The Process…of picking a favorite Sixers nickname
— Philadelphia 76ers (@sixers) March 30, 2017
Abdelnaby is one to drop a good nickname on a player, and the Sixers are certainly full of great nicknames, from The Process to The Homie Dario to my personal favorite for since-traded big man Ersan Ilyasova, The Professional. So what is Alaa’s favorite nickname on the team?
“Oooh, I like The Bus Driver,” he said. “We just haven’t heard enough of it this year because Jah’s kind of been up-and-down. Home Schoolin’. I kind of like that, because Richaun [Holmes] has been bringing it too. I can’t take full credit for that though, one of our cameramen and I were kibitzing about…I can’t take full credit.”
Zumoff did take full credit for his favorite nickname. “There was one phrase that, quite frankly I came up with, was ‘The Flight Brothers.’ That was when Iverson and…Larry Hughes were throwing alley-oops to each other. That was back in the day.”
Their favorite players to cover
Here it is. @TJMcConnell‘s winner.
Buckle up. pic.twitter.com/ZVFmD0r8gV
— Philadelphia 76ers (@sixers) January 12, 2017
Let’s be real, in Abdelnaby’s time in Philly, the talent level has not been great, so it wouldn’t have surprised me if it took him a minute to share who his favorite player might be. But before I could finish the question, he cut me off with his answer.
“T.J. McConnell. Because he’s the one guy on the team — notwithstanding Joel, but you’ve got to give me I’ve only seen Jo for 31 games; if it was T.J.’s 31 and Joel’s 31 it would be Joel hands down — but T.J. brings it every night, he seems to get the most out of very little. He’s not the fastest, he’s not the strongest, he’s not the quickest guy with the ball, he doesn’t have the meanest handle, but i’d take 15 of him over every guy on the court.”
That makes sense from a guy who, himself, never had top-level NBA talent. Abdelnaby was a journeyman in the NBA, so he admitted that experience has allowed him to share perspective on what it’s like for a lot of the guys on the Sixers, fighting for a spot in the league.
“There are more relatable guys (to my career) because I don’t know what it’s like to be a 10-time All-Star. That wasn’t my role. I was a journeyman. I was a guy that tried to hang on to teams and bring what I could bring, so I know what it’s like to maybe next year not be in the league.
“I see what these guys are going through. Let’s say, right now we’re not playing for the record, because I think if anything this team is trying to not win as many games so they can get a better lottery pick. They won’t say that, and nor should they. But the players can’t play that way. The players gotta play for a job. And I know what that’s like.”
Zumoff has a bit more Sixers perspective, so rather than ask his favorite player on the current team, I asked about his favorite since he’s been covering the team.
“And you can’t say me,” Abdelnaby chimed.
“Those were a magical three games,” I quipped.

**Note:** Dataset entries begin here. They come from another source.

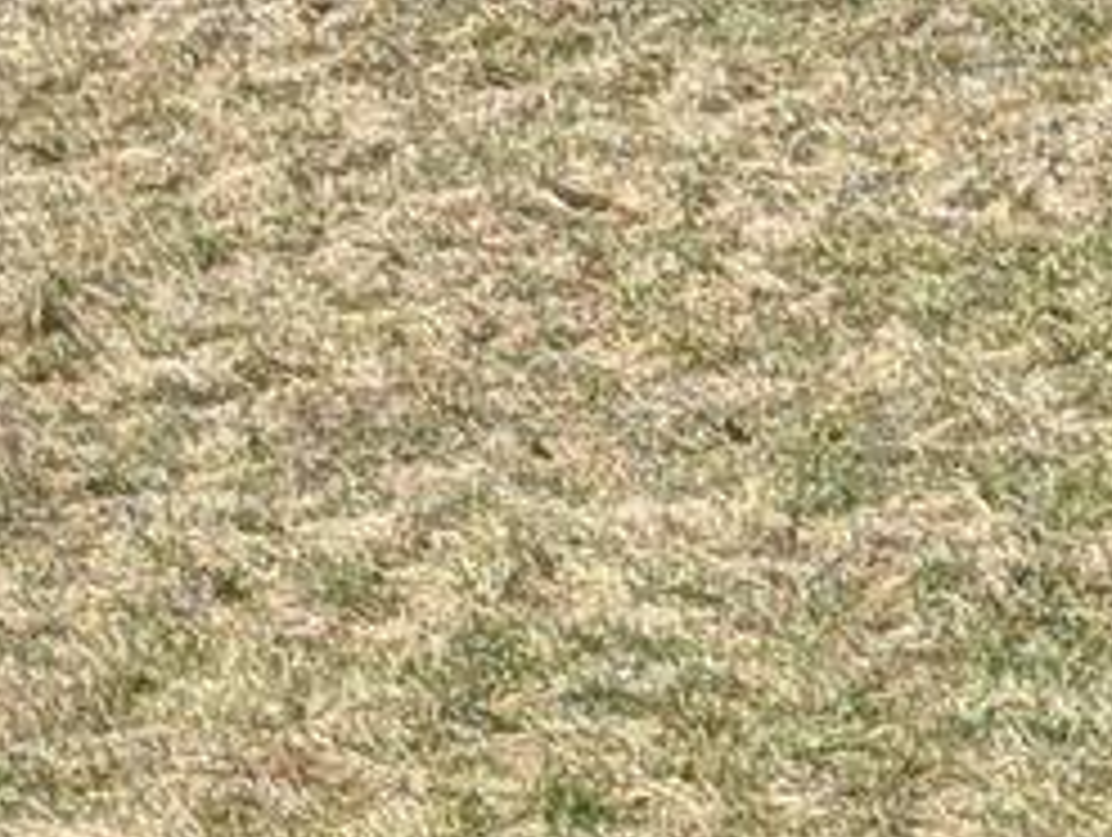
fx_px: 9201
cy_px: -882
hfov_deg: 6.9
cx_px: 630
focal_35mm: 286
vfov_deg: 5.1
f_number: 1.68
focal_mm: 6.9
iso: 20
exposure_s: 1/1005
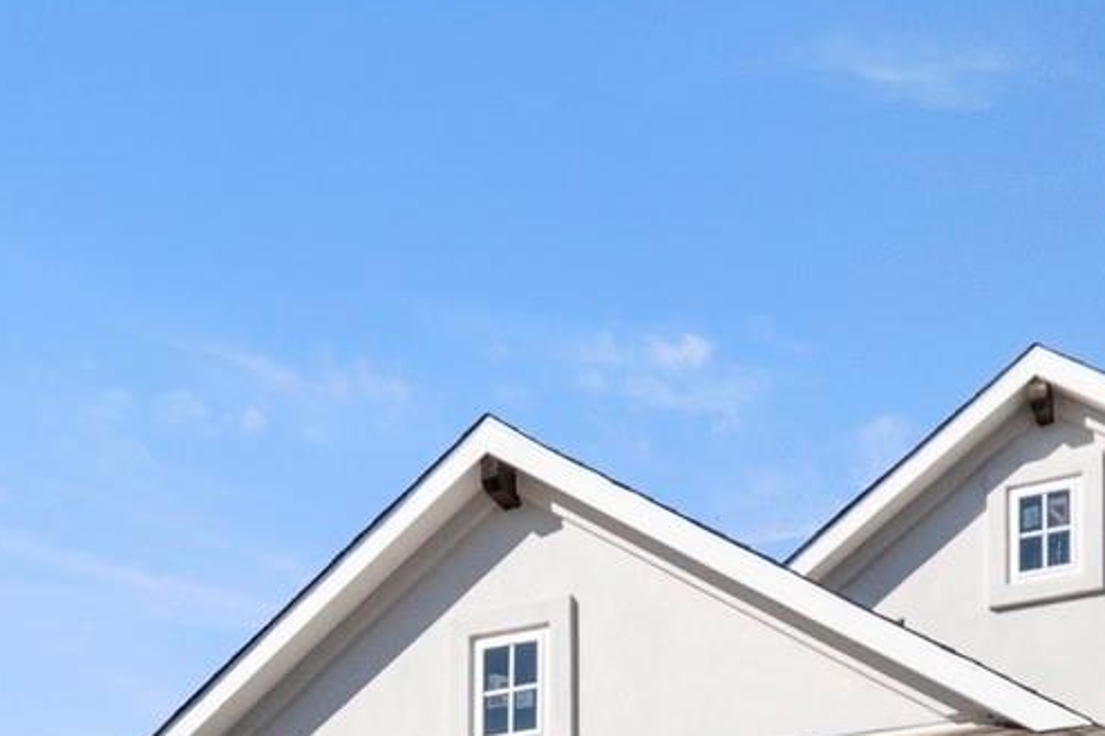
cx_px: 408
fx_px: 2117
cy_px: 1004
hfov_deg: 29.1
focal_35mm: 69
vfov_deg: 18.2
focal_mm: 14
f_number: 8
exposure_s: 1/2500
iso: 400
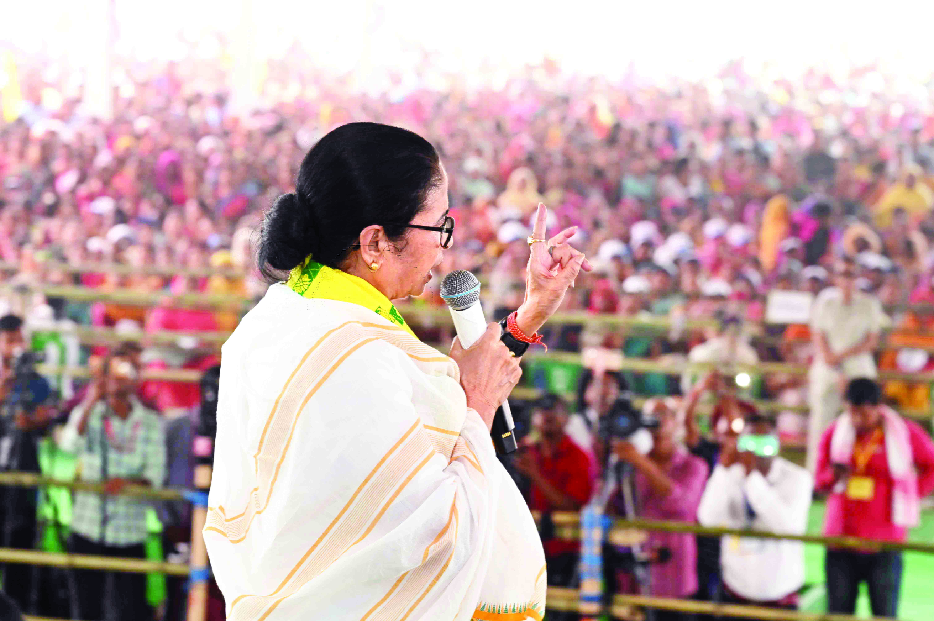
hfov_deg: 14.7
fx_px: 3630
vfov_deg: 9.8
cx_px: 467
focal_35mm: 140
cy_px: 310
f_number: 8
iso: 2500
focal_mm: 140
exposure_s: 1/200
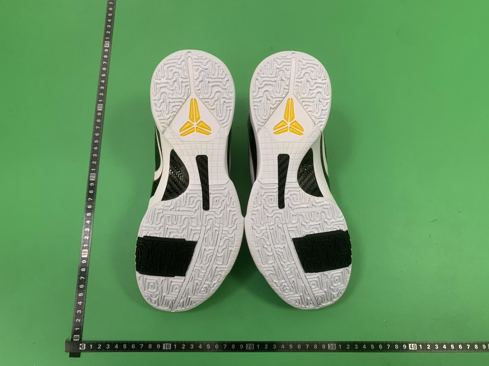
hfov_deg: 67.3
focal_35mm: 26
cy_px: 183
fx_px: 367
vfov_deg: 53.1
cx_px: 244
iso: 160
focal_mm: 4.25
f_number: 1.8
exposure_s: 1/60
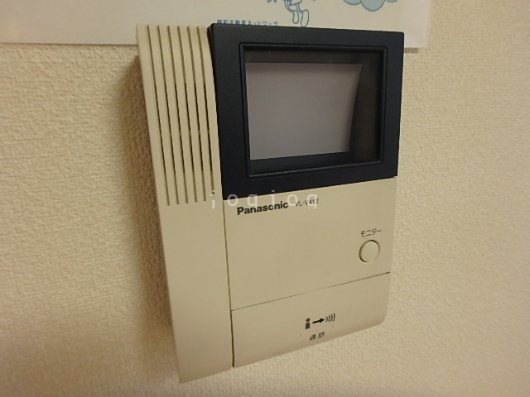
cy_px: 198
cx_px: 265
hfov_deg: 79.0
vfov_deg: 63.4
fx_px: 322
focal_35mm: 21
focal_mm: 3.7
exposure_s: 1/30
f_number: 3.5
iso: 250
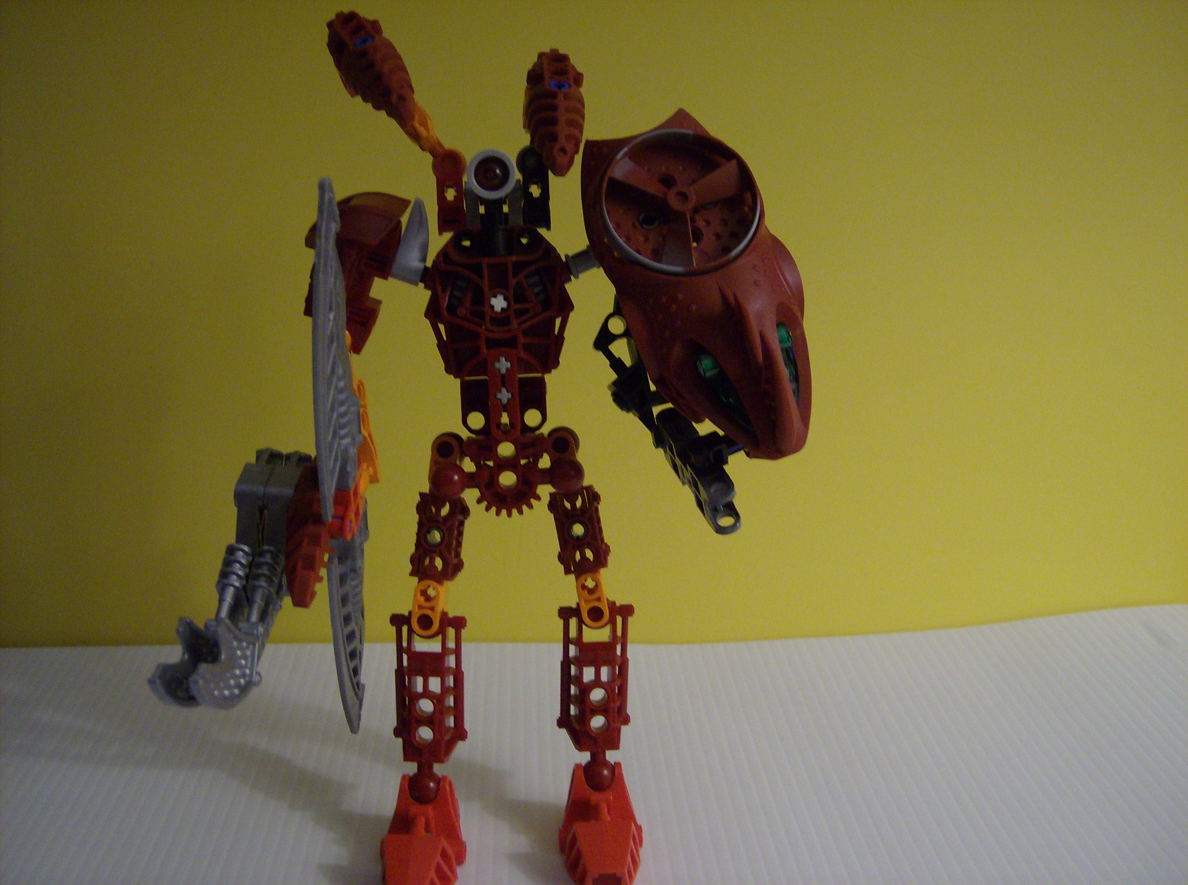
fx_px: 1233
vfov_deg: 39.5
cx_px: 594
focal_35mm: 36
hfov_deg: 51.5
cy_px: 442
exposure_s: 1/51
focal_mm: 6
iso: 200
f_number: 2.8
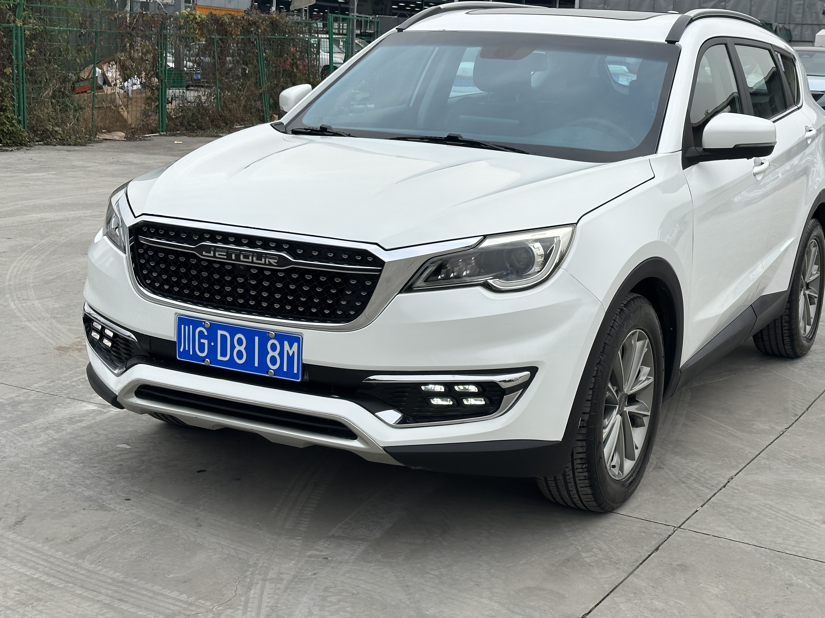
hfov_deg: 34.3
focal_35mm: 56
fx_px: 1335
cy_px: 275
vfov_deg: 26.1
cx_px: 471
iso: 64
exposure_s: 1/1751
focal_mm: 6.86
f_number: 1.78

“Oh, man,” he said, “those were a magical 10 days.”
“We got stories from those 10 days,” Zumoff joked.
“Yes I do,” Abdelnaby laughed. “Yes I do.”
Answering earnestly, Zumoff said, “you’d almost have to qualify it because I did halftimes for 13 years. To that point, my first year was the championship year in ‘82-83, so you could start to review that. But of course I’m a lifelong fan before that. I go back to the first year, when they came here from Syracuse. I could go back to like Hal Greer, Wilt Chamberlain and those guys.
“As the play-by-play guy, going back 23 years, it would have to be Allen Iverson, only because I think he loved playing more than anybody love doing anything they were passionate about.
“Sure there was the ‘practice’ rant and that sort of thing,” he admitted, “but when it came to ‘it’s time to play’ he would do anything to play. He played hurt, he played ill, and he played with a passion that will always endear him to Sixer fans.”